About 2.5 years ago I got a Thinkpad X230 as working machine. It’s quiet a decent one given the hardware specs and since then I was happy with it even I’m not able to use the touchpad at all. The quality is just so poor compared to an Apple Macbook which I owned before. But anyway that’s another topic…

What I want to talk about here is more my experience with the hard drive. When I was asked what kind of drive I wanna have I told that it should be a SSD drive. Benefits are the speed improvements and no risks in a hard-drive crash when traveling or walking around while the laptop is turned on. Especially the speed is amazing and I’m happy to see that my installed Ubuntu starts in less than 20s and copying small files goes with an amazing speed too.

So all was working fine since then but a couple of months ago I noticed the first glitches. Sometimes when I take my laptop out of the docking station or put it back into it the system seem to hang for a short moment. Something similar also happened while walking around and e.g. playing a movie. Usually it took up to 5s and then all was working fine again. But then one more issue appeared which let my LVM partitions remount in read-only state. This was quite frustrating because an additional fsck would have to be run during each reboot due to some inconsistencies of my ext4 journal data. Even more frustrating was that in some irregular intervals my LightDM display manager froze and needed a restart by logging into my machine via SSH from a different machine. If I had no other machine available a reboot of my laptop was necessary due no keyboard press was accepted.

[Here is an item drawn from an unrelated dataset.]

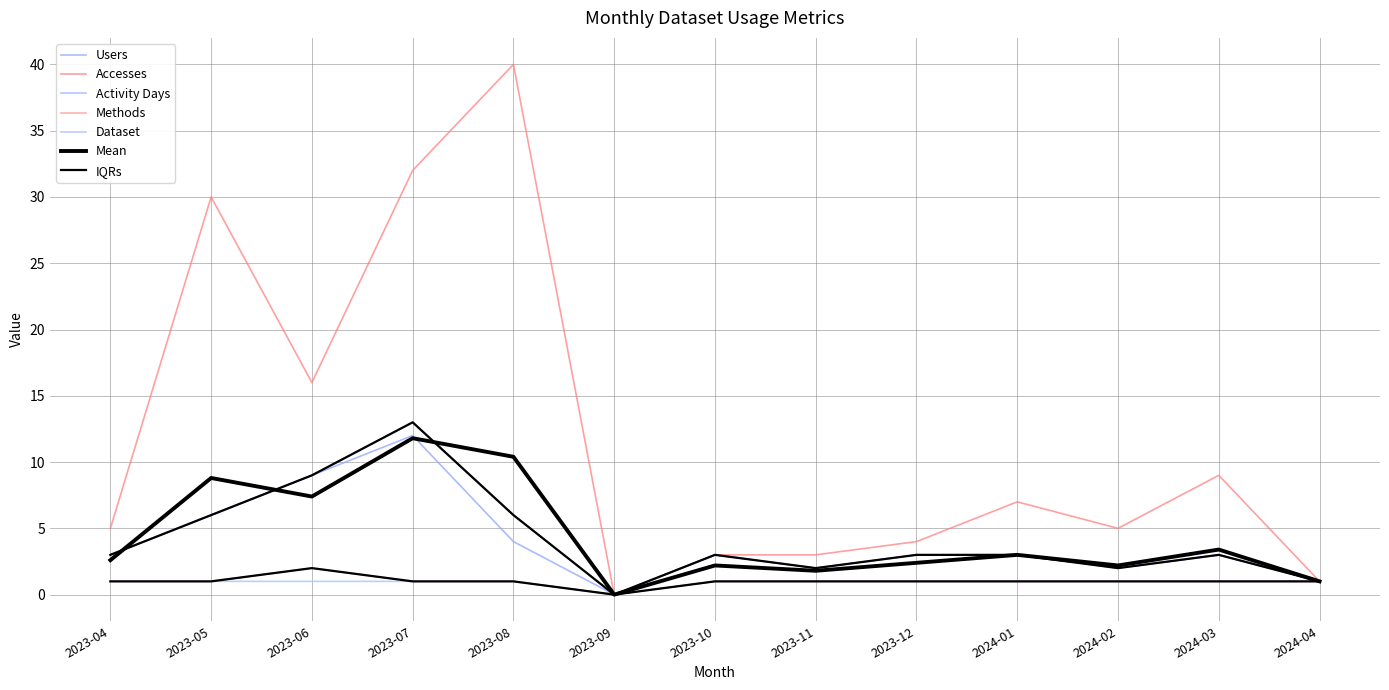

Is it true that Dataset equals 1 at 2024-03?

False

All this came to a final end by last Friday when I wanted to participate in a debugging theme night in the local CCC (chaos computer club) hacker space. Once arrived there I wanted to boot up my laptop but I haven’t seen more than a black screen after the initial BIOS routines were done. It didn’t went away after a couple of cold restarts. So actively participating was only a dream. Also the first question: “Looks like your SSD died. How is your backup doing?”, which I actually got from different people was kinda expected. 🙂 Thankfully I was able to answer that it is only 2 days old… But even with this a lot of work would be ahead of me. Anyway, I will have to think about if I wanna go back there after that bad omen…

Being back at home and having the machine turned off for a while it actually booted again. Hurray! I was confronted with all the orphaned nodes again across the partitions which I had to repair first, but then the system started up as usual. After creating another backup I did some more investigations to see if the hard-drive is reporting any kind of failure. But all looked fine as before. All entries of the smart status didn’t show any failure. So I did a long test with ‘smartctl’ and once I got the full report, I saw a line which told that my SSD might be affected by a firmware bug which let it stop working until the the next reboot. And during a reboot even a BSOD could happen. The problem will start to occur after the first 5000 hours on-time usage and will will continue to happen even with a drive reset. A full description can be found at tomshardware website.

After reading the details and the announcements from Crucial about this problem I look at the firmware of my SSD drive and noticed that it is years old. It’s version was “000F” which looks to be the second version of the firmware of this drive. Since then numerous updates have been released. So it was clear to me that an update of the firmware was necessary. I finally did that with a bootable CD-R and all went smoothly. The necessary restart didn’t show a problem, and even I was confronted with orphaned nodes (most likely from the last shutdown) the system works perfectly. I did various tests for all those situations which caused my machine to fail in the past. All of them passed. No more hanging videos while walking around, and also no read-only remounted file systems after taking the machine out of the docking station or putting it back into. Also no freeze of LightDM has been seen so far!

I for myself will learn from it and will check for firmware updates way more often. Also including the hard-drive now.

One more thing you might wanna do – if you own a SSD and run Linux – is to update several mounting parameters to extend your disk lifetime.